--- MATERIAL FOR THIS TASK Enclosed Below ---

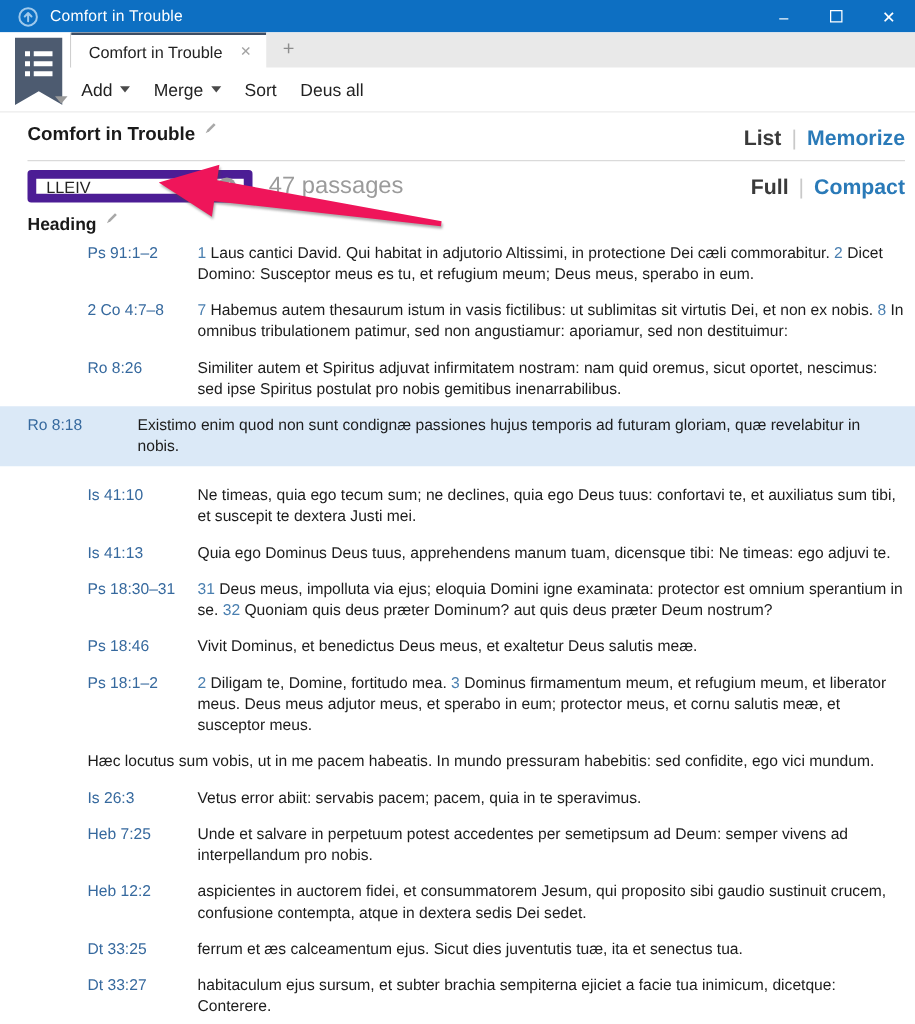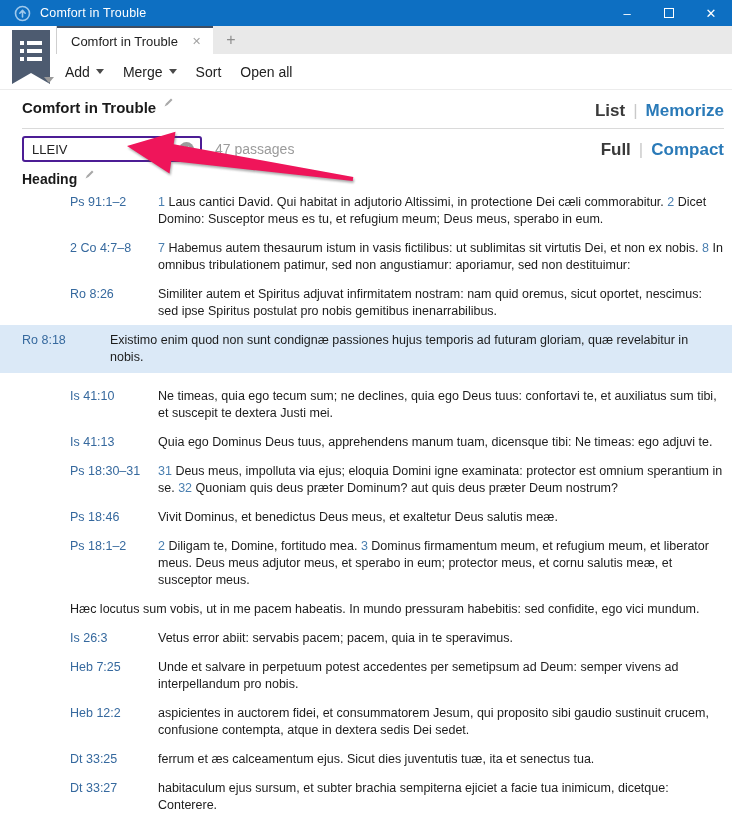--- a/index.html
+++ b/index.html
@@ -50,29 +50,29 @@
   }
   .panel-title-wrap { display:flex; align-items:flex-start; gap:7px; }
   .panel-title { font-size:15px; font-weight:bold; color:#1a1a1a; }
   .pencil { margin-top:-2px; }
   .toggle-group { display:flex; align-items:center; gap:8px; font-size:17px; font-weight:600; padding-top:2px; }
   .toggle-sep { color:#c9c9c9; font-weight:400; }
   .toggle-on { color:#3a3a3a; }
   .toggle-off { color:#2a7ab8; }
   .search-row { display:flex; align-items:center; margin-top:7px; }
   .search-box {
-    width:180px; height:26px; border:2px solid #4c1d95; border-radius:3px;
+    width:180px; height:26px; border:7px solid #4c1d95; border-radius:3px;
     display:flex; align-items:center; padding:0 6px 0 8px; background:#fff;
   }
   .search-value { flex:1; font-size:13px; color:#222; }
   .clear-btn {
     width:15px; height:15px; border-radius:50%; background:#9b9b9b; color:#fff;
     font-size:10px; line-height:15px; text-align:center; flex-shrink:0;
   }
-  .passage-count { margin-left:13px; color:#9b9b9b; font-size:14px; }
+  .passage-count { margin-left:13px; color:#9b9b9b; font-size:19px; }
   .density-group { margin-left:auto; }
   .section-row { margin:9px 0 7px; display:flex; align-items:flex-start; gap:7px; }
   .section-title { font-size:14px; font-weight:bold; color:#1a1a1a; }
   
   .passage-list { margin-top:6px; }
   .row { display:flex; margin-bottom:12px; font-size:12.5px; line-height:17px;margin-left:48px; }
   .row .ref { width:88px; flex-shrink:0; color:#36699e; }
   .row .ptext { flex:1; color:#1c1c1c; }
   .verse-num { color:#4a7fb0; }
   .row.highlighted { background:#dbe9f7; padding:7px 8px 7px 22px; margin:-7px -8px 15px -22px; }
@@ -127,21 +127,21 @@
     <span class="caret-down"></span>
   </span>
   <span class="tool-item">
     <span>Merge</span>
     <span class="caret-down"></span>
   </span>
   <span class="tool-item">
     <span>Sort</span>
   </span>
   <span class="tool-item">
-    <span>Open all</span>
+    <span>Deus all</span>
   </span>
 </div>
 
 <div class="content">
 
   <div class="title-row">
     <div class="panel-title-wrap">
       <span class="panel-title">Comfort in Trouble</span>
       <svg class="pencil" width="11" height="11" viewBox="0 0 11 11">
         <polygon points="1.5,9.5 3,6.5 8,1.5 9.5,3 4.5,8" fill="#a8a8a8"></polygon>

--- End of Enclosed MATERIAL FOR THIS TASK ---

▸ WHAT YOU HAVE TO DO: A single number is the answer here: the count of lines in the listing that hold the string "solid".

▸ RESPONSE: 2